I can’t bear my position
It’s my sole and dear ambition
To stop being young and grow.

But the Wizard didn’t give my manhood medal.

And years passed and I became a man, by default. First I ran towards manhood, and I’ve spent the last few decades running away from it. Because, in my way of thinking: who wants to be a man? I’ll say more about this. First, though, there is there is the stage which we call in which males in our culture are neither men, nor boys, which we call young manhood. I’ve actually never heard this noun form alluded to in anything other than the singular form, but someone must have. This stage of being men with training wheels. It might also be called Late or Old Boyhood, but we don’t do this, because at this stage most American males are yearning to throw off the shackles of adolescence. “Old Boy” also has connotations that make it slightly distasteful.

I think I liked being a young man. “Man” was modified. Man always needs to be modified, in my opinion. One never has the opportunity to say to someone, “I’m a man.” What would the situation, the conversation, the unfortunate event be that led to this circumstance? A hospital admittance? A date? Pulled over by a cop? A cop who was a man, no doubt. And what would be the response of someone to this announcement, to saying, perhaps peremptorily, “I’m a man” (are you in a football stadium? Is the ballet about to begin? Giselle?)?

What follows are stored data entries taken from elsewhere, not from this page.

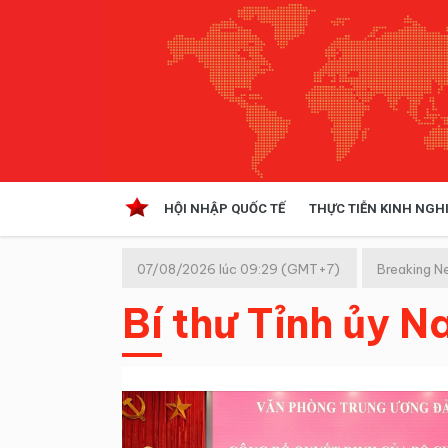
HỘI NHẬP QUỐC TẾ
THỰC TIỄN KINH NGH
HỘI NHẬP QUỐC TẾ
VĂN 
07/08/2026 lúc 09:29 (GMT+7)
Breaking N
Kinh tế hội nhập
Bí thư Tỉnh ủy 
Doanh nghiệp
NGHIÊN CỨU PHÁP LUẬT
THỰC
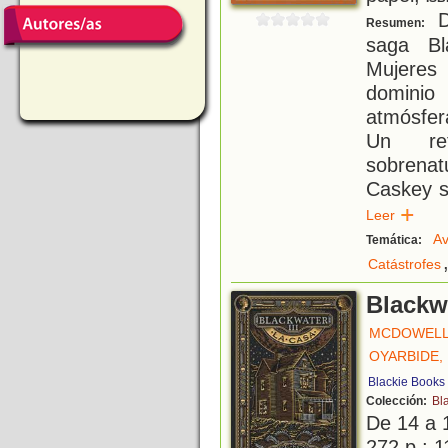
D
Resumen:
saga Bl
Mujeres
domini
atmósfer
Un ret
sobrenat
Caskey s
Leer
Av
Temática:
Catástrofes
Blackwa
MCDOWELL
OYARBIDE,
Blackie Books
Colección:
Bl
De 14 a 
272 p.; 1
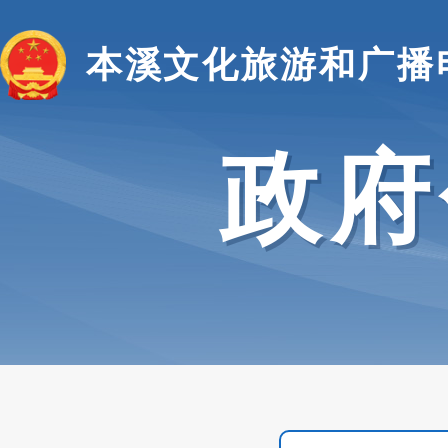
本溪文化旅游和广播
政府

Here are some possibilities:
A woman: I’m sorry.
A man: Can I have one?
A Transgendered person: Are you sure?
A Dog: Woof.

As a young man, say between the ages of eighteen and twenty-five, I felt sophisticated beyond my years thanks to my years of traveling, full of unidentified yearning, compulsive in ways I couldn’t control which scared me constantly, and completely confused about whether or not I was an attractive human being. The cauldron of my early political radicalism and the second wave of feminism, a kind of insistent desire to resist convention, and, and . . . what to call it? An aversion to certain masculine norms that had seeped into me from an early age: aggression, loudness, insensitivity, indifference or antipathy to intense emotion and self-reflection. I identified these, stereotypically, of course, with masculinity. Along with my politics, and what Hazlitt called The Spirit of the Age, while sexually heterosexual, I was spiritually and politically engaged with the (here the writer taps the table impatiently) LGBT movement. My own sense of “maleness” or “man-ness” became diffuse, deconstructed over the years.

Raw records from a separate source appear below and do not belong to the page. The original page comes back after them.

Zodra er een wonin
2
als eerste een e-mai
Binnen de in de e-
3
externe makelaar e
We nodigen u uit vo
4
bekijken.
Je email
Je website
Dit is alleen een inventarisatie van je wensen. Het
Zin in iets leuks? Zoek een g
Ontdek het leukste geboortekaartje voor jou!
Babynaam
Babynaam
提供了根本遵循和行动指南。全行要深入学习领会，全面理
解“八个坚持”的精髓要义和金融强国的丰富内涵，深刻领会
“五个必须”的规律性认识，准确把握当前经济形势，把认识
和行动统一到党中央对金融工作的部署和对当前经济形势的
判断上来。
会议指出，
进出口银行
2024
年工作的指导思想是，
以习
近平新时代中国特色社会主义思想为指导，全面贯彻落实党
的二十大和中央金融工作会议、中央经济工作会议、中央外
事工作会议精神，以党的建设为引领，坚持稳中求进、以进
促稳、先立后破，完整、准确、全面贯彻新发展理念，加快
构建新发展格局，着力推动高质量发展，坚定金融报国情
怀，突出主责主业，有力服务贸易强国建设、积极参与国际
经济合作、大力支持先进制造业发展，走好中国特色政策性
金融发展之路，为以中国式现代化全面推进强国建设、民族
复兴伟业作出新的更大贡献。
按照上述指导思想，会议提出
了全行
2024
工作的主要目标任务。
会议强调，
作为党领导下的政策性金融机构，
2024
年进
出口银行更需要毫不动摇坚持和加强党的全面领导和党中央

I’m a boy, I’m a boy, but my mother won’t admit it
I’m a boy, I’m a boy, but when I say I am I get it.
–The Who

I run away from “man,” but I could embrace some version of boy, some version of the open, still-evolving biological masculine nomenclature, even if it carried a whiff of Andy Hardy or comic books. Look, I’m not talking about Peter Pan, about clinging to youth. I think of most boys as more emotionally supple than most men. More sensitive. Charles Lamb referred to himself as a “boy-man.” I like that.

The truth is I don’t often think of my gender, except when I’m thinking about gender. That’s probably patriarchal privilege, in disguise. When I do, I think of it as a kind of male-queer construction, painted with feminine outlines. I’d like to define my gender as Fred Astaire, actually, if I were asked. Fluid but focused. Dances alone, however, much of the time.